YOUR GOAL:
Write out all of the lines below, exactly and completely.
──────────
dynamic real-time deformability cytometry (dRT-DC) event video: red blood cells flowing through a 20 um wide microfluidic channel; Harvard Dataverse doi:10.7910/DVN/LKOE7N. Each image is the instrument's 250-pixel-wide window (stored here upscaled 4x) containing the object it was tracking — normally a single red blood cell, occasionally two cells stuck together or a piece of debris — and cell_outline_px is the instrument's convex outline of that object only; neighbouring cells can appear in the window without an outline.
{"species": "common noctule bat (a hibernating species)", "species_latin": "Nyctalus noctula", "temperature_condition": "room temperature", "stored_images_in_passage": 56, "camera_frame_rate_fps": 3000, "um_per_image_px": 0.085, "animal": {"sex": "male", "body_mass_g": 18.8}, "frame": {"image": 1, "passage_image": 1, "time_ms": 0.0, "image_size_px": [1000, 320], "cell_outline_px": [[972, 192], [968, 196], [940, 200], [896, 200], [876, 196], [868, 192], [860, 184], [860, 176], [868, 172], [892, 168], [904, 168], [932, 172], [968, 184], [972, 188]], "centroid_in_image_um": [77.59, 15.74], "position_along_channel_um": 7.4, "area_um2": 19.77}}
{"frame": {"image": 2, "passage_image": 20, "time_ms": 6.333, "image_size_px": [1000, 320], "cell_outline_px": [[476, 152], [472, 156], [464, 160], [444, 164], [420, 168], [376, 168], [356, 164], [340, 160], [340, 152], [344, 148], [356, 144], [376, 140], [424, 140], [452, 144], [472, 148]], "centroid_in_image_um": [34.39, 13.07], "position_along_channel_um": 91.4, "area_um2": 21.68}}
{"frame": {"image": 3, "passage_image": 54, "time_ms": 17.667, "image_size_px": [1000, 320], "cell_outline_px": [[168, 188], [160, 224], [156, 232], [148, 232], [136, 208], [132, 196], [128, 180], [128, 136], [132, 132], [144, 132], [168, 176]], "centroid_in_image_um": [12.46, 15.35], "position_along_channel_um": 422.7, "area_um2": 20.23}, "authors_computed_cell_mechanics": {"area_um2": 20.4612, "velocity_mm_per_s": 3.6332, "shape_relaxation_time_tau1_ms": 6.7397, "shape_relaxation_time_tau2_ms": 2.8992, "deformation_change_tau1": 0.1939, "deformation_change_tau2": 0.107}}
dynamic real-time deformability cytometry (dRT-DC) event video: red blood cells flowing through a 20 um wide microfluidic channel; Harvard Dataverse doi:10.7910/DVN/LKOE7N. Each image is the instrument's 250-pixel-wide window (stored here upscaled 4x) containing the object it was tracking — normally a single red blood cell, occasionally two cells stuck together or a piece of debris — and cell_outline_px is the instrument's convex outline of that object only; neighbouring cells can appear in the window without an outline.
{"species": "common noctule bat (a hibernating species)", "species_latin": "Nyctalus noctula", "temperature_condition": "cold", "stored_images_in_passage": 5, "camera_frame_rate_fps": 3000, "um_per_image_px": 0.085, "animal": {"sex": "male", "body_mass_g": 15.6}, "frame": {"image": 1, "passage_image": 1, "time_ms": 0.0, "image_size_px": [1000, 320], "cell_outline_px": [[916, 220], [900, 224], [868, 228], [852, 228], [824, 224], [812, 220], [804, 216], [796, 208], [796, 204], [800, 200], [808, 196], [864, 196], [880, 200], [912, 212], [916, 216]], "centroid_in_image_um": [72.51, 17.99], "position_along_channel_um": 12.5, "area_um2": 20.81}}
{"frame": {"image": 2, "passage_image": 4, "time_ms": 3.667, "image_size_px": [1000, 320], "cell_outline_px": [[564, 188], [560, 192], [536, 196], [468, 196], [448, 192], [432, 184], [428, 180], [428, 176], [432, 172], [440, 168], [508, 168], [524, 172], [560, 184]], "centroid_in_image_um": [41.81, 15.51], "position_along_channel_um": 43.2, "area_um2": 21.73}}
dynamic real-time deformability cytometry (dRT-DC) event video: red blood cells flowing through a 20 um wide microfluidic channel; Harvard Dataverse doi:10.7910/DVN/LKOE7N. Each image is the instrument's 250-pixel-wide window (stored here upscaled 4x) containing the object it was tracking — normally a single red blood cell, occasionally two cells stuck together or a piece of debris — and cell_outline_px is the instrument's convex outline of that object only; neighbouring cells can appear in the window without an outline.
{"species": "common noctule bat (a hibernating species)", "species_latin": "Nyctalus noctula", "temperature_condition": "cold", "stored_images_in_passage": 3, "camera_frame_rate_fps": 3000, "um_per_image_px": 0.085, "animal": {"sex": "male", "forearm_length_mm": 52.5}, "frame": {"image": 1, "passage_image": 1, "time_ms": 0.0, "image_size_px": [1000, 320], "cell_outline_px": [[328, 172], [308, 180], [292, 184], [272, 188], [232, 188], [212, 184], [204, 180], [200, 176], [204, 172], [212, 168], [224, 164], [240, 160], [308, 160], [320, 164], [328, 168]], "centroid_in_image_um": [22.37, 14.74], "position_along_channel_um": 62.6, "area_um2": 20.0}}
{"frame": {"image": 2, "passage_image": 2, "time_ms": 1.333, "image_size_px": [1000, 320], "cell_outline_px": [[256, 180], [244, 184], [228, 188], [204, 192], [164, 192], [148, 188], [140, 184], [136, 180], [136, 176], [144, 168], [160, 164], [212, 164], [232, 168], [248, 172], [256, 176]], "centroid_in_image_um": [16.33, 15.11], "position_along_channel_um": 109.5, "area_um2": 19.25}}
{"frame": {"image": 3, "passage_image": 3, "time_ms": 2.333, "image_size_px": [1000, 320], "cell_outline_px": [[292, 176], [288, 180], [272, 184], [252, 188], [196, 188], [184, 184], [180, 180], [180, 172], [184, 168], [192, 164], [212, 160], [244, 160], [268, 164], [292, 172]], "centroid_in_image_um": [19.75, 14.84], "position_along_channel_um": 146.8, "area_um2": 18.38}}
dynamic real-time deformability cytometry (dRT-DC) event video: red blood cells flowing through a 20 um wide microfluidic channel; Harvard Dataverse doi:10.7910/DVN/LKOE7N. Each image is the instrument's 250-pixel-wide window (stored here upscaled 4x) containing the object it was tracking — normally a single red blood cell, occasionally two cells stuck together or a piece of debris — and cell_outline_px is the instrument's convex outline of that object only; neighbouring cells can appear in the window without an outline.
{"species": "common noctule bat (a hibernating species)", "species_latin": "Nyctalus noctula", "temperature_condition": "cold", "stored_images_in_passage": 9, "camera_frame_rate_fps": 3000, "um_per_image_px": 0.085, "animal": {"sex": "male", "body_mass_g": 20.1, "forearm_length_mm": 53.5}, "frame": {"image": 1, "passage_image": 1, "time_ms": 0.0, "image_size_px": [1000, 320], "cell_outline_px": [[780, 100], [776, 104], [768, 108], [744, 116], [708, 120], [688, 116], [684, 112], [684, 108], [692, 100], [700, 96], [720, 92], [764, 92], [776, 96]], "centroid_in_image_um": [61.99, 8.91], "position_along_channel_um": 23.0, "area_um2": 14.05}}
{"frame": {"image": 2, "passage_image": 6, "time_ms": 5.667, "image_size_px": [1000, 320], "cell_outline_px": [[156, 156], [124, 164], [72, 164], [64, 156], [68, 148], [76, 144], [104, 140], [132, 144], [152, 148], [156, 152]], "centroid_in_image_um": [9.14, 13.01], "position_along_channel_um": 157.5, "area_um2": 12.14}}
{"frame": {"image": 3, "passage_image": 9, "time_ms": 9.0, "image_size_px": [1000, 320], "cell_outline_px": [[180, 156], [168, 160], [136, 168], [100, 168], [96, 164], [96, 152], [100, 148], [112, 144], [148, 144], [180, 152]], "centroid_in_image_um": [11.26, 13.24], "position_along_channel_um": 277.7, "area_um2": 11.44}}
──────────
RESPONSE TO THE EXERCISE:
dynamic real-time deformability cytometry (dRT-DC) event video: red blood cells flowing through a 20 um wide microfluidic channel; Harvard Dataverse doi:10.7910/DVN/LKOE7N. Each image is the instrument's 250-pixel-wide window (stored here upscaled 4x) containing the object it was tracking — normally a single red blood cell, occasionally two cells stuck together or a piece of debris — and cell_outline_px is the instrument's convex outline of that object only; neighbouring cells can appear in the window without an outline.
{"species": "common noctule bat (a hibernating species)", "species_latin": "Nyctalus noctula", "temperature_condition": "room temperature", "stored_images_in_passage": 56, "camera_frame_rate_fps": 3000, "um_per_image_px": 0.085, "animal": {"sex": "male", "body_mass_g": 18.8}, "frame": {"image": 1, "passage_image": 1, "time_ms": 0.0, "image_size_px": [1000, 320], "cell_outline_px": [[972, 192], [968, 196], [940, 200], [896, 200], [876, 196], [868, 192], [860, 184], [860, 176], [868, 172], [892, 168], [904, 168], [932, 172], [968, 184], [972, 188]], "centroid_in_image_um": [77.59, 15.74], "position_along_channel_um": 7.4, "area_um2": 19.77}}
{"frame": {"image": 2, "passage_image": 20, "time_ms": 6.333, "image_size_px": [1000, 320], "cell_outline_px": [[476, 152], [472, 156], [464, 160], [444, 164], [420, 168], [376, 168], [356, 164], [340, 160], [340, 152], [344, 148], [356, 144], [376, 140], [424, 140], [452, 144], [472, 148]], "centroid_in_image_um": [34.39, 13.07], "position_along_channel_um": 91.4, "area_um2": 21.68}}
{"frame": {"image": 3, "passage_image": 54, "time_ms": 17.667, "image_size_px": [1000, 320], "cell_outline_px": [[168, 188], [160, 224], [156, 232], [148, 232], [136, 208], [132, 196], [128, 180], [128, 136], [132, 132], [144, 132], [168, 176]], "centroid_in_image_um": [12.46, 15.35], "position_along_channel_um": 422.7, "area_um2": 20.23}, "authors_computed_cell_mechanics": {"area_um2": 20.4612, "velocity_mm_per_s": 3.6332, "shape_relaxation_time_tau1_ms": 6.7397, "shape_relaxation_time_tau2_ms": 2.8992, "deformation_change_tau1": 0.1939, "deformation_change_tau2": 0.107}}
dynamic real-time deformability cytometry (dRT-DC) event video: red blood cells flowing through a 20 um wide microfluidic channel; Harvard Dataverse doi:10.7910/DVN/LKOE7N. Each image is the instrument's 250-pixel-wide window (stored here upscaled 4x) containing the object it was tracking — normally a single red blood cell, occasionally two cells stuck together or a piece of debris — and cell_outline_px is the instrument's convex outline of that object only; neighbouring cells can appear in the window without an outline.
{"species": "common noctule bat (a hibernating species)", "species_latin": "Nyctalus noctula", "temperature_condition": "cold", "stored_images_in_passage": 5, "camera_frame_rate_fps": 3000, "um_per_image_px": 0.085, "animal": {"sex": "male", "body_mass_g": 15.6}, "frame": {"image": 1, "passage_image": 1, "time_ms": 0.0, "image_size_px": [1000, 320], "cell_outline_px": [[916, 220], [900, 224], [868, 228], [852, 228], [824, 224], [812, 220], [804, 216], [796, 208], [796, 204], [800, 200], [808, 196], [864, 196], [880, 200], [912, 212], [916, 216]], "centroid_in_image_um": [72.51, 17.99], "position_along_channel_um": 12.5, "area_um2": 20.81}}
{"frame": {"image": 2, "passage_image": 4, "time_ms": 3.667, "image_size_px": [1000, 320], "cell_outline_px": [[564, 188], [560, 192], [536, 196], [468, 196], [448, 192], [432, 184], [428, 180], [428, 176], [432, 172], [440, 168], [508, 168], [524, 172], [560, 184]], "centroid_in_image_um": [41.81, 15.51], "position_along_channel_um": 43.2, "area_um2": 21.73}}
dynamic real-time deformability cytometry (dRT-DC) event video: red blood cells flowing through a 20 um wide microfluidic channel; Harvard Dataverse doi:10.7910/DVN/LKOE7N. Each image is the instrument's 250-pixel-wide window (stored here upscaled 4x) containing the object it was tracking — normally a single red blood cell, occasionally two cells stuck together or a piece of debris — and cell_outline_px is the instrument's convex outline of that object only; neighbouring cells can appear in the window without an outline.
{"species": "common noctule bat (a hibernating species)", "species_latin": "Nyctalus noctula", "temperature_condition": "cold", "stored_images_in_passage": 3, "camera_frame_rate_fps": 3000, "um_per_image_px": 0.085, "animal": {"sex": "male", "forearm_length_mm": 52.5}, "frame": {"image": 1, "passage_image": 1, "time_ms": 0.0, "image_size_px": [1000, 320], "cell_outline_px": [[328, 172], [308, 180], [292, 184], [272, 188], [232, 188], [212, 184], [204, 180], [200, 176], [204, 172], [212, 168], [224, 164], [240, 160], [308, 160], [320, 164], [328, 168]], "centroid_in_image_um": [22.37, 14.74], "position_along_channel_um": 62.6, "area_um2": 20.0}}
{"frame": {"image": 2, "passage_image": 2, "time_ms": 1.333, "image_size_px": [1000, 320], "cell_outline_px": [[256, 180], [244, 184], [228, 188], [204, 192], [164, 192], [148, 188], [140, 184], [136, 180], [136, 176], [144, 168], [160, 164], [212, 164], [232, 168], [248, 172], [256, 176]], "centroid_in_image_um": [16.33, 15.11], "position_along_channel_um": 109.5, "area_um2": 19.25}}
{"frame": {"image": 3, "passage_image": 3, "time_ms": 2.333, "image_size_px": [1000, 320], "cell_outline_px": [[292, 176], [288, 180], [272, 184], [252, 188], [196, 188], [184, 184], [180, 180], [180, 172], [184, 168], [192, 164], [212, 160], [244, 160], [268, 164], [292, 172]], "centroid_in_image_um": [19.75, 14.84], "position_along_channel_um": 146.8, "area_um2": 18.38}}
dynamic real-time deformability cytometry (dRT-DC) event video: red blood cells flowing through a 20 um wide microfluidic channel; Harvard Dataverse doi:10.7910/DVN/LKOE7N. Each image is the instrument's 250-pixel-wide window (stored here upscaled 4x) containing the object it was tracking — normally a single red blood cell, occasionally two cells stuck together or a piece of debris — and cell_outline_px is the instrument's convex outline of that object only; neighbouring cells can appear in the window without an outline.
{"species": "common noctule bat (a hibernating species)", "species_latin": "Nyctalus noctula", "temperature_condition": "cold", "stored_images_in_passage": 9, "camera_frame_rate_fps": 3000, "um_per_image_px": 0.085, "animal": {"sex": "male", "body_mass_g": 20.1, "forearm_length_mm": 53.5}, "frame": {"image": 1, "passage_image": 1, "time_ms": 0.0, "image_size_px": [1000, 320], "cell_outline_px": [[780, 100], [776, 104], [768, 108], [744, 116], [708, 120], [688, 116], [684, 112], [684, 108], [692, 100], [700, 96], [720, 92], [764, 92], [776, 96]], "centroid_in_image_um": [61.99, 8.91], "position_along_channel_um": 23.0, "area_um2": 14.05}}
{"frame": {"image": 2, "passage_image": 6, "time_ms": 5.667, "image_size_px": [1000, 320], "cell_outline_px": [[156, 156], [124, 164], [72, 164], [64, 156], [68, 148], [76, 144], [104, 140], [132, 144], [152, 148], [156, 152]], "centroid_in_image_um": [9.14, 13.01], "position_along_channel_um": 157.5, "area_um2": 12.14}}
{"frame": {"image": 3, "passage_image": 9, "time_ms": 9.0, "image_size_px": [1000, 320], "cell_outline_px": [[180, 156], [168, 160], [136, 168], [100, 168], [96, 164], [96, 152], [100, 148], [112, 144], [148, 144], [180, 152]], "centroid_in_image_um": [11.26, 13.24], "position_along_channel_um": 277.7, "area_um2": 11.44}}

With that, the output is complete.